The thing with depression is that it does steal joy from you, that’s why it is depression. These last few days I could feel my depression coming back in full force. I could feel my desire to do nothing but rot away in bed and just endlessly scroll on my phone. I stopped going gym, I stopped going swimming, I stopped reading, I just stopped living for a few days and instead, I was just not dead. I took some time to just wallow in it and just be easy on myself rather than beating myself up about all the things I could have been doing. Instead, I fell back to those two things I mentioned before; the first is to plan for the day not the mood, and the second is happy people hunt down their joy rather than waiting for it to come and find them. 

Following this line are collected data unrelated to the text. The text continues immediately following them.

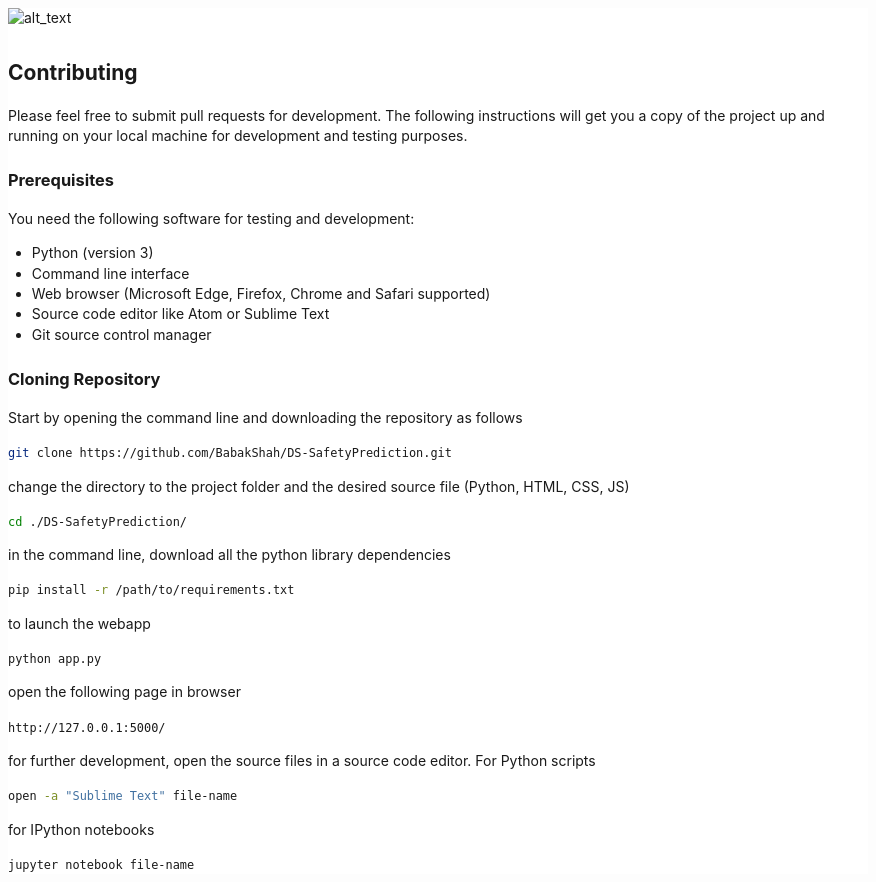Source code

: ![alt_text](../images/readme/crime_project_demo2.png)

## Contributing

Please feel free to submit pull requests for development. The following instructions will get you a copy of the project up and running on your local machine for development and testing purposes.

### Prerequisites

You need the following software for testing and development:

- Python (version 3)
- Command line interface
- Web browser (Microsoft Edge, Firefox, Chrome and Safari supported)
- Source code editor like Atom or Sublime Text
- Git source control manager

### Cloning Repository

Start by opening the command line and downloading the repository as follows

```bash
git clone https://github.com/BabakShah/DS-SafetyPrediction.git
```

change the directory to the project folder and the desired source file (Python, HTML, CSS, JS)

```bash
cd ./DS-SafetyPrediction/
```

in the command line, download all the python library dependencies

```bash
pip install -r /path/to/requirements.txt
```

to launch the webapp

```bash
python app.py
```

open the following page in browser

```bash
http://127.0.0.1:5000/
```

for further development, open the source files in a source code editor. For Python scripts

```bash
open -a "Sublime Text" file-name
```

for IPython notebooks

```bash
jupyter notebook file-name
```
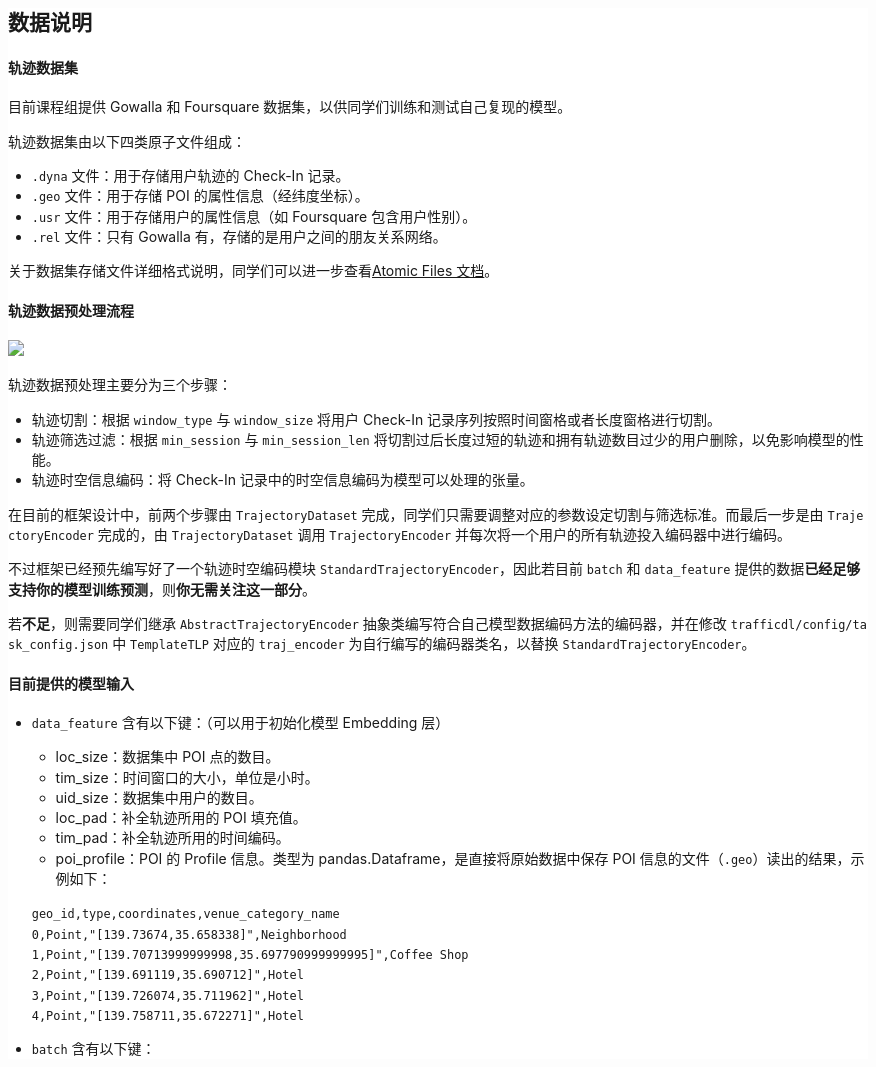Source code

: ## 数据说明

#### 轨迹数据集

目前课程组提供 Gowalla 和 Foursquare 数据集，以供同学们训练和测试自己复现的模型。

轨迹数据集由以下四类原子文件组成：

* `.dyna` 文件：用于存储用户轨迹的 Check-In 记录。
* `.geo` 文件：用于存储 POI 的属性信息（经纬度坐标）。
* `.usr` 文件：用于存储用户的属性信息（如 Foursquare 包含用户性别）。
* `.rel` 文件：只有 Gowalla 有，存储的是用户之间的朋友关系网络。

关于数据集存储文件详细格式说明，同学们可以进一步查看[Atomic Files 文档](https://bigscity-trafficdl-docs.readthedocs.io/en/latest/user_guide/data/atomic_files.html)。

#### 轨迹数据预处理流程

![](./数据预处理流程.png)

轨迹数据预处理主要分为三个步骤：

* 轨迹切割：根据 `window_type` 与 `window_size` 将用户 Check-In 记录序列按照时间窗格或者长度窗格进行切割。
* 轨迹筛选过滤：根据 `min_session` 与 `min_session_len` 将切割过后长度过短的轨迹和拥有轨迹数目过少的用户删除，以免影响模型的性能。
* 轨迹时空信息编码：将 Check-In 记录中的时空信息编码为模型可以处理的张量。

在目前的框架设计中，前两个步骤由 `TrajectoryDataset` 完成，同学们只需要调整对应的参数设定切割与筛选标准。而最后一步是由 `TrajectoryEncoder` 完成的，由 `TrajectoryDataset` 调用 `TrajectoryEncoder` 并每次将一个用户的所有轨迹投入编码器中进行编码。

不过框架已经预先编写好了一个轨迹时空编码模块 `StandardTrajectoryEncoder`，因此若目前 `batch` 和 `data_feature` 提供的数据**已经足够支持你的模型训练预测**，则**你无需关注这一部分**。

若**不足**，则需要同学们继承 `AbstractTrajectoryEncoder` 抽象类编写符合自己模型数据编码方法的编码器，并在修改 `trafficdl/config/task_config.json` 中 `TemplateTLP` 对应的 `traj_encoder` 为自行编写的编码器类名，以替换 `StandardTrajectoryEncoder`。

#### 目前提供的模型输入

* `data_feature` 含有以下键：（可以用于初始化模型 Embedding 层）

  * loc_size：数据集中 POI 点的数目。
  * tim_size：时间窗口的大小，单位是小时。
  * uid_size：数据集中用户的数目。
  * loc_pad：补全轨迹所用的 POI 填充值。
  * tim_pad：补全轨迹所用的时间编码。
  * poi_profile：POI 的 Profile 信息。类型为 pandas.Dataframe，是直接将原始数据中保存 POI 信息的文件（`.geo`）读出的结果，示例如下：

  ```
  geo_id,type,coordinates,venue_category_name
  0,Point,"[139.73674,35.658338]",Neighborhood
  1,Point,"[139.70713999999998,35.697790999999995]",Coffee Shop
  2,Point,"[139.691119,35.690712]",Hotel
  3,Point,"[139.726074,35.711962]",Hotel
  4,Point,"[139.758711,35.672271]",Hotel
  ```

* `batch` 含有以下键：
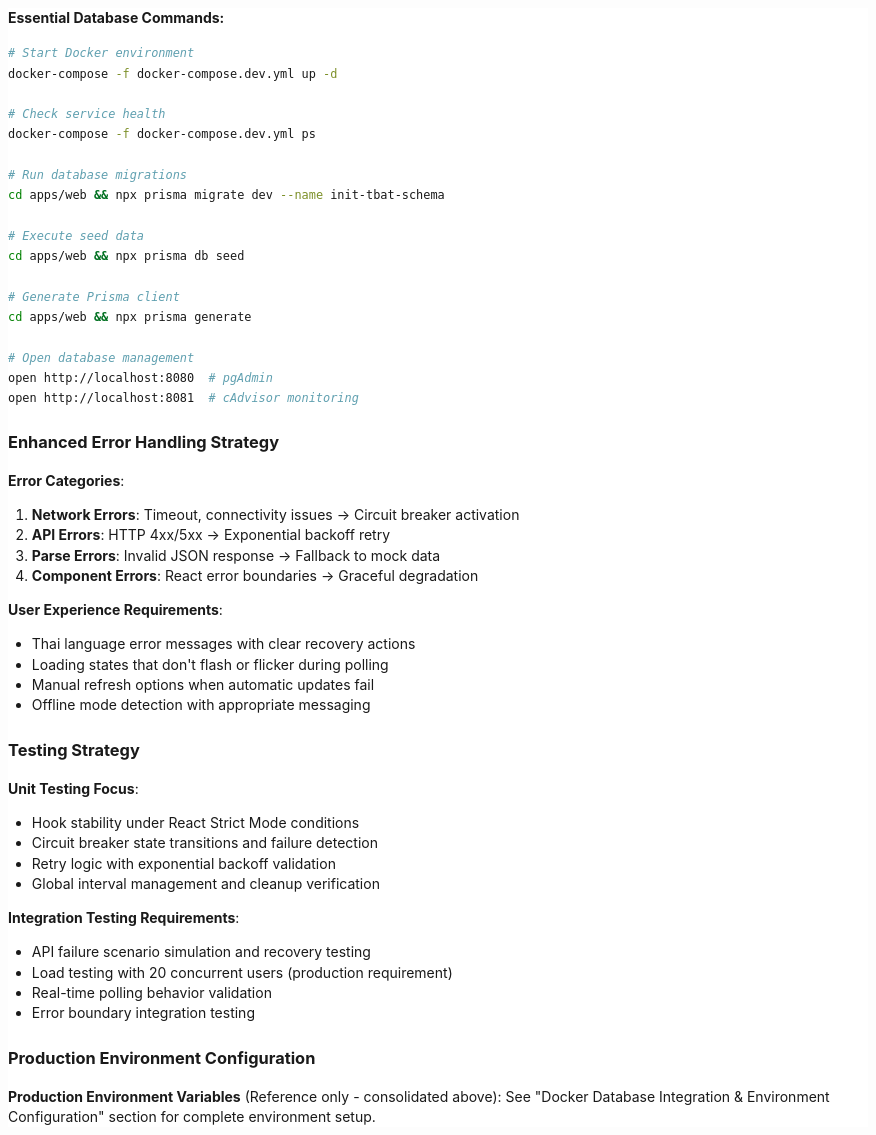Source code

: **Essential Database Commands:**
```bash
# Start Docker environment
docker-compose -f docker-compose.dev.yml up -d

# Check service health
docker-compose -f docker-compose.dev.yml ps

# Run database migrations
cd apps/web && npx prisma migrate dev --name init-tbat-schema

# Execute seed data
cd apps/web && npx prisma db seed

# Generate Prisma client
cd apps/web && npx prisma generate

# Open database management
open http://localhost:8080  # pgAdmin
open http://localhost:8081  # cAdvisor monitoring
```

### Enhanced Error Handling Strategy

**Error Categories**:
1. **Network Errors**: Timeout, connectivity issues → Circuit breaker activation
2. **API Errors**: HTTP 4xx/5xx → Exponential backoff retry
3. **Parse Errors**: Invalid JSON response → Fallback to mock data
4. **Component Errors**: React error boundaries → Graceful degradation

**User Experience Requirements**:
- Thai language error messages with clear recovery actions
- Loading states that don't flash or flicker during polling
- Manual refresh options when automatic updates fail
- Offline mode detection with appropriate messaging

### Testing Strategy

**Unit Testing Focus**:
- Hook stability under React Strict Mode conditions
- Circuit breaker state transitions and failure detection
- Retry logic with exponential backoff validation
- Global interval management and cleanup verification

**Integration Testing Requirements**:
- API failure scenario simulation and recovery testing
- Load testing with 20 concurrent users (production requirement)
- Real-time polling behavior validation
- Error boundary integration testing

### Production Environment Configuration

**Production Environment Variables** (Reference only - consolidated above):
See "Docker Database Integration & Environment Configuration" section for complete environment setup.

I planned that today I was going to get back into the things that brought me joy as a way to stave off the depression because that’s the thing with depression, it doesn’t want me happy. The deeper I fell into it, the more effort it would take to pull myself out of it. It takes joy away from the things that do actively make me joyful. Depression is more insidious than that, it robs you of the energy you would have had to partake in joy and dulls the emotion altogether. I stopped cooking for myself even though I do love to cook. I stopped going gym and swimming, two things I actively love doing and fundamental to my routine. Even down to the less physically taxing activities like reading or gaming, I didn’t want to do them. I didn’t have the energy to. I wasn’t in a state of mind that wanted to do them. So I said to myself today would be different, and I would get through my to-do list as best as possible regardless of the very strong desire to spend the day doing nothing but being on my phone. (Side note: You can actually track my mental health based on how much screen time has occurred that week because when my mood declines, my screen time noticeably increases). I started simple with just studying for 20 minutes, and then reading for 20 minutes, and it had a snowball effect to the point where I felt good enough to go gym. Once I hit gym I left feeling a bit more like me. That’s not to say the depression and sour mood suddenly disappeared, but I finally went and grabbed some joy for myself. My joy was not going to find me in bed today. My joy was in my book, in my studies, in my gym, and in writing this post right now.

Now my dear reader…

…I hope that my reflection on my week’s mental health resonates with you in some way. Whether it is because you can relate directly as you also struggle with your mental health, or because you know what it is like to let life pass you by whilst you wait for joy to come and find you. Life is short and we shouldn’t wait for the big moments to provide us joy. There is some joy that we can find in our every day regardless of how monotonous or dull that day may seem. At any moment, we can simply decide to get up and find a moment of joy. Some days are harder than others and that is where the hunting part comes in. Sometimes joy is waiting for us in the smallest of cracks in our lives, but that’s fine, we can hunt it down.